It is getting hard to keep track. One minute the government tells us American children are suffering from record levels of obesity. The next, children are facing a hunger epidemic. Which horror story should you believe? Neither.
The truth is, 94.3 percent of American households are able to put enough food on the table every day to feed their families, and the vast majority of children living in these households are healthy and well-fed. Given the food shortages facing people in other countries, Americans are the envy of the world. According to the United Nations, 98 percent of undernourished people live in developing nations. Two-thirds live in only seven countries – Bangladesh, China, the Democratic Republic of the Congo, Ethiopia, India, Indonesia, and Pakistan.
Why then the alarmist rhetoric carping on the state of nutrition for children in this country? Why the ubiquitous television advertisements imploring people to donate to these anti-hunger organizations?
The No Kid Hungry Campaign, for which Food Network personality (and girlfriend to just-elected New York governor Andrew Cuomo) Sandra Lee is a spokeswoman, has a noble goal – to fight hunger in the United States. Ms. Lee can be seen on a number of the campaign’s television commercials repeating the grim statistics that 17.4 million American households are “food insecure,” and 4.2 million of those families include children.
The imagery used in the advertisements is depressing. In one, a rail-thin child in faded overalls stares miserably into the camera, holding a placard with the words “I’m hungry” scrawled across it. Another relatively healthy-looking young boy’s poster reads, “I haven’t eaten today.” Yet another child’s sign says, “I got my dinner from a gas station.” The message of these commercials is clear. Kids are either starving or eating nothing but junk food. Another of the campaign’s spokesmen, Academy Award-winning actor Jeff Bridges, put it bluntly, saying Americans should be ashamed that one in four children live in households that are food insecure.
One in four? That’s terrible! Something needs to be done. But wait a minute: What does “food insecure” actually mean?

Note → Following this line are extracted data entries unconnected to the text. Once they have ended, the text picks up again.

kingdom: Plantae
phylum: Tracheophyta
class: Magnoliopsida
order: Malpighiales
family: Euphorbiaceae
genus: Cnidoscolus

Food insecurity is a term created by the U.S. Department of Agriculture for its annual report on the status of hunger in America. Those watching these ads and hearing the alarming statistics likely assume the term is synonymous with starvation, chronic hunger, and substandard nutrition – and those pushing the anti-hunger agenda seem perfectly happy with this assumption.
But in fact, the USDA defines “food insecurity” as one of two situations: low food security, which is “reduced quality, variety, or desirability of diet with little or no indication of reduced food intake”; and very low food security, or “multiple indications of disrupted eating patterns and reduced food intake.” No indication of reduced food intake? Disrupted eating patterns? This is hunger in America.
The most recent USDA report, “Household Food Security in the United States 2009,” states that 17.4 million households (or 50.2 million people) fit into one of these two categories at some point during 2009. Of these 17.4 million households, the majority – 10.6 million households – experienced “low” food security at some point during the year. That means these families were still able to “obtain enough food to avoid substantially disrupting their eating patterns or reducing food intake” but had less variety in their diets, participated in federal food assistance programs, and at times obtained food from food pantries. The remaining 6.8 million households (which include 5.4 million children) experienced “very low” food security, meaning normal eating patterns were disrupted and food intake was reduced at times.
In other words, one in four American families isn’t really suffering from hunger, as the public understands the term. Rather, the problem of hunger actually persists among a relatively small portion of the population. Not surprisingly, the report says that food insecurity is more common among minority, poor, urban, and single-parent households. But even in these households, the report says, “most parents attempt to shield their children from the more severe effects of food insecurity, even when it means reducing their own food intake.” In fact, the report states, “only about one in six households with very low food security among adults had very low food security among children.”
The good news in this report is that the system is working: The small minority experiencing very low food security can rely on a variety of safety nets – federal food programs such as food stamps, school lunch programs, and food banks, as well as church charities and soup kitchens. What the report does not show – despite what you may see on television – is a systemic or chronic hunger problem in this country. Nor does it show a major problem with childhood hunger.
Advocacy groups are free to promote their causes, but they should be honest with the American public, which generously supports a variety of charities each year. There are many worthy causes, and combating hunger is one of them. But the public deserves the facts – without the use of code words – about a problem that afflicts a small subset of the population, not one in four Americans.